Both states had contracted Accenture for technology services, but it is unknown how Connecticut data made its way onto the Ohio tape. According to the complaint, Connecticut hired Accenture for $98,000 in 2002 to help the state automate its human resources and financial computer systems.
That agreement contained privacy and confidentiality clauses to ensure sensitive data would be protected, according to the lawsuit. So far, there have no reports that any of the data on the tape – the theft of which also affected some 1.3 million Ohio residents – has been used for fraudulent purposes.
"Transferring this data to Ohio is inexplicable and inexcusable," Blumenthal said in a news release. "Confidential information can have the value of cash – especially in the wrong hands – but Accenture treated it like scrap paper."
A Blumenthal aide today directed requests for comment to the news release.
An Accenture spokesman today declined to comment on the lawsuit and referred a reporter to the statement, issued by the company late Wednesday.
"Accenture is conducting a review of the Connecticut data security matter and, based on what we know today, we believe our policies were inadvertently not followed," the statement said. "We intend to take appropriate actions with any individuals involved and to reinforce with all of our employees, as we do on a regular basis, the importance of following our privacy and data protection policies."
Wyman said in the release that Accenture, which already has agreed to pay for credit-protection fees for affected people, should be held fully accountable.
Blumenthal said the lawsuit seeks reimbursement for some money already paid to Accenture and future damages.
"We will not tolerate reckless failure to safeguard sensitive data," he said.

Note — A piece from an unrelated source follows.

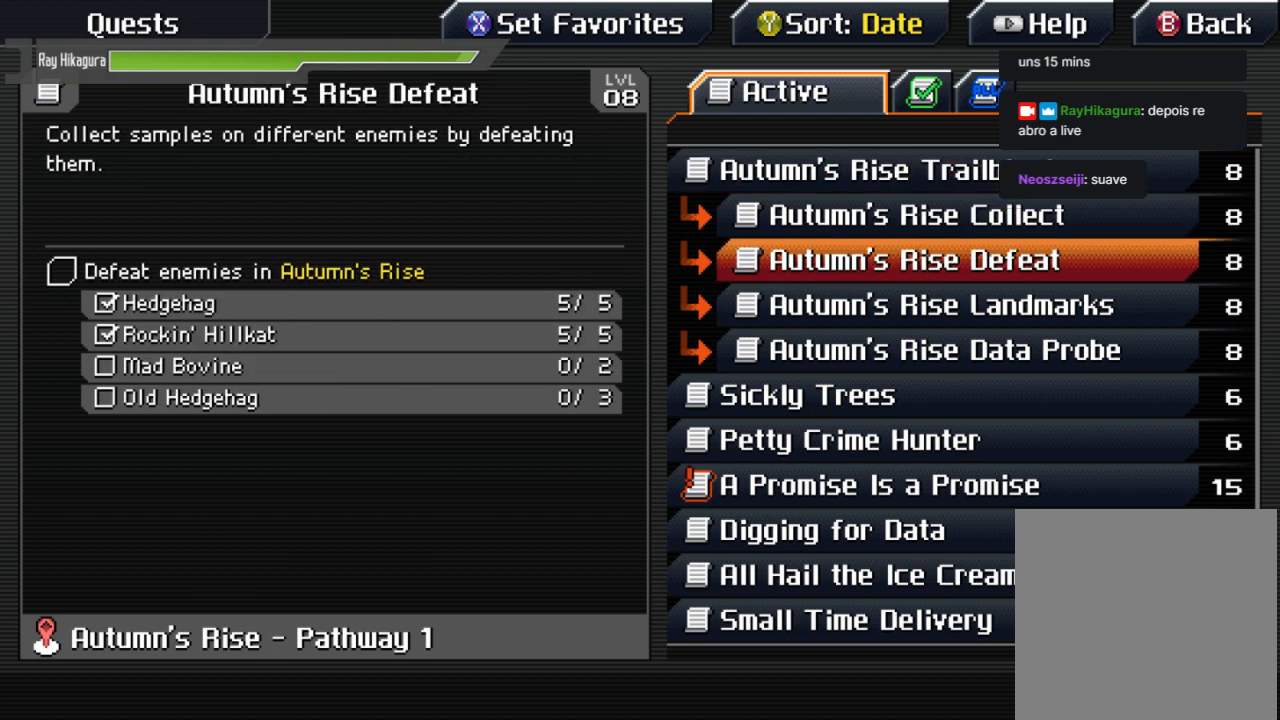
{"buttons": [], "left_stick": "center", "right_stick": "center", "events": [[300, "DPAD_DOWN", "down"], [400, "DPAD_DOWN", "up"]]}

Accenture, originally part of the now-defunct accounting firm Arthur Andersen, is the world's largest technology management and consulting company, with some 158,000 employees spanning 49 countries. The New York-based company said in June that it expects net revenues for the fourth quarter of this fiscal year to total up to $5 billion.
Late last year, Accenture and Symantec partnered to create a risk management service.